Activity
Retype every record exactly as it appears.

Supplied material
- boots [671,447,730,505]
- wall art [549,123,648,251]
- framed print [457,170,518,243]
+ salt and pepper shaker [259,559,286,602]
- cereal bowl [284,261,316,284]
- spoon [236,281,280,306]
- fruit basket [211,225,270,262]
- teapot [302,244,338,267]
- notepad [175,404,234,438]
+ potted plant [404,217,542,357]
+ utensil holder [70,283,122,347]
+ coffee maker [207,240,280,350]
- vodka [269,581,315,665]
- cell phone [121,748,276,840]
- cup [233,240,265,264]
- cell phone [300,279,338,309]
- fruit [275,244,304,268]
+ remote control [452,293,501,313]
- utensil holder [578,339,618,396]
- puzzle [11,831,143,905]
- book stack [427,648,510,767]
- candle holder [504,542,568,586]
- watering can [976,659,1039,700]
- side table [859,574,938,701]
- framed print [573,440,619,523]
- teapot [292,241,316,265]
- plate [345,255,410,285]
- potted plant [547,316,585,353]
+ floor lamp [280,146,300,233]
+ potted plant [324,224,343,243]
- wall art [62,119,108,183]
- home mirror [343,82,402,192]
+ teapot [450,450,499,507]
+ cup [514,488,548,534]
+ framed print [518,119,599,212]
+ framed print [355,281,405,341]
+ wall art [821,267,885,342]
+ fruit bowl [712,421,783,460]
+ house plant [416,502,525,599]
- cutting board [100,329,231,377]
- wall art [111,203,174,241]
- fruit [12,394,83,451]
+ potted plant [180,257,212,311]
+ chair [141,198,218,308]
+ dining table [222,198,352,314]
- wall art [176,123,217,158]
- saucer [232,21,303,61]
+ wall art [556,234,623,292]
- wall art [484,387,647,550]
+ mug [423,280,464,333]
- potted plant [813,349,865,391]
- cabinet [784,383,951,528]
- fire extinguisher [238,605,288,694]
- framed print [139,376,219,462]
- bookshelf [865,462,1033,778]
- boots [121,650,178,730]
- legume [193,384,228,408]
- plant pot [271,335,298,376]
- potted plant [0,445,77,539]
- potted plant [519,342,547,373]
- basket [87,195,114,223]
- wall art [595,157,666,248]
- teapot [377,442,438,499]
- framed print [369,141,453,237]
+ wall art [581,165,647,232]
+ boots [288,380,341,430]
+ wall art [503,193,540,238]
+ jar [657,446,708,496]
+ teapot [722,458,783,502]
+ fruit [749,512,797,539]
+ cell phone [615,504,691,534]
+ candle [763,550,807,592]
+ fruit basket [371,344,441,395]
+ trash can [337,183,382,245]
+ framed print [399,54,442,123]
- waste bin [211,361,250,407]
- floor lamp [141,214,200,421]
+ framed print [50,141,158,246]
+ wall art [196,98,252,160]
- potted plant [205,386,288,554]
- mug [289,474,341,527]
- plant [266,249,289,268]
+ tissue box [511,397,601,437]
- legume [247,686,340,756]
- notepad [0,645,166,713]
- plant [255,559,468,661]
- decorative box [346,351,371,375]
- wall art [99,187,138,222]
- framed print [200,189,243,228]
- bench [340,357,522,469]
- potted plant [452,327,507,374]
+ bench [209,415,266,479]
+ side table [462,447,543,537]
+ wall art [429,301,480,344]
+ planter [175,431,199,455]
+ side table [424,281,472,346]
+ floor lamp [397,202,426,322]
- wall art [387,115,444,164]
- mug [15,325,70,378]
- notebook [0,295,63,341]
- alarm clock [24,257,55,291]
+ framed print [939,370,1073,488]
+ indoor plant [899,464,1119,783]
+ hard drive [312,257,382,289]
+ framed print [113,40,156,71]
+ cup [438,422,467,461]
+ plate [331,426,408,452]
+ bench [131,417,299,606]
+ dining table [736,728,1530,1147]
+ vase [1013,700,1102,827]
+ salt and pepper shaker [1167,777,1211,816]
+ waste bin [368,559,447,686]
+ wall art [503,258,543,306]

Solution to the exercise
- boots [671,447,730,505]
- wall art [549,123,648,251]
- framed print [457,170,518,243]
+ salt and pepper shaker [259,559,286,602]
- cereal bowl [284,261,316,284]
- spoon [236,281,280,306]
- fruit basket [211,225,270,262]
- teapot [302,244,338,267]
- notepad [175,404,234,438]
+ potted plant [404,217,542,357]
+ utensil holder [70,283,122,347]
+ coffee maker [207,240,280,350]
- vodka [269,581,315,665]
- cell phone [121,748,276,840]
- cup [233,240,265,264]
- cell phone [300,279,338,309]
- fruit [275,244,304,268]
+ remote control [452,293,501,313]
- utensil holder [578,339,618,396]
- puzzle [11,831,143,905]
- book stack [427,648,510,767]
- candle holder [504,542,568,586]
- watering can [976,659,1039,700]
- side table [859,574,938,701]
- framed print [573,440,619,523]
- teapot [292,241,316,265]
- plate [345,255,410,285]
- potted plant [547,316,585,353]
+ floor lamp [280,146,300,233]
+ potted plant [324,224,343,243]
- wall art [62,119,108,183]
- home mirror [343,82,402,192]
+ teapot [450,450,499,507]
+ cup [514,488,548,534]
+ framed print [518,119,599,212]
+ framed print [355,281,405,341]
+ wall art [821,267,885,342]
+ fruit bowl [712,421,783,460]
+ house plant [416,502,525,599]
- cutting board [100,329,231,377]
- wall art [111,203,174,241]
- fruit [12,394,83,451]
+ potted plant [180,257,212,311]
+ chair [141,198,218,308]
+ dining table [222,198,352,314]
- wall art [176,123,217,158]
- saucer [232,21,303,61]
+ wall art [556,234,623,292]
- wall art [484,387,647,550]
+ mug [423,280,464,333]
- potted plant [813,349,865,391]
- cabinet [784,383,951,528]
- fire extinguisher [238,605,288,694]
- framed print [139,376,219,462]
- bookshelf [865,462,1033,778]
- boots [121,650,178,730]
- legume [193,384,228,408]
- plant pot [271,335,298,376]
- potted plant [0,445,77,539]
- potted plant [519,342,547,373]
- basket [87,195,114,223]
- wall art [595,157,666,248]
- teapot [377,442,438,499]
- framed print [369,141,453,237]
+ wall art [581,165,647,232]
+ boots [288,380,341,430]
+ wall art [503,193,540,238]
+ jar [657,446,708,496]
+ teapot [722,458,783,502]
+ fruit [749,512,797,539]
+ cell phone [615,504,691,534]
+ candle [763,550,807,592]
+ fruit basket [371,344,441,395]
+ trash can [337,183,382,245]
+ framed print [399,54,442,123]
- waste bin [211,361,250,407]
- floor lamp [141,214,200,421]
+ framed print [50,141,158,246]
+ wall art [196,98,252,160]
- potted plant [205,386,288,554]
- mug [289,474,341,527]
- plant [266,249,289,268]
+ tissue box [511,397,601,437]
- legume [247,686,340,756]
- notepad [0,645,166,713]
- plant [255,559,468,661]
- decorative box [346,351,371,375]
- wall art [99,187,138,222]
- framed print [200,189,243,228]
- bench [340,357,522,469]
- potted plant [452,327,507,374]
+ bench [209,415,266,479]
+ side table [462,447,543,537]
+ wall art [429,301,480,344]
+ planter [175,431,199,455]
+ side table [424,281,472,346]
+ floor lamp [397,202,426,322]
- wall art [387,115,444,164]
- mug [15,325,70,378]
- notebook [0,295,63,341]
- alarm clock [24,257,55,291]
+ framed print [939,370,1073,488]
+ indoor plant [899,464,1119,783]
+ hard drive [312,257,382,289]
+ framed print [113,40,156,71]
+ cup [438,422,467,461]
+ plate [331,426,408,452]
+ bench [131,417,299,606]
+ dining table [736,728,1530,1147]
+ vase [1013,700,1102,827]
+ salt and pepper shaker [1167,777,1211,816]
+ waste bin [368,559,447,686]
+ wall art [503,258,543,306]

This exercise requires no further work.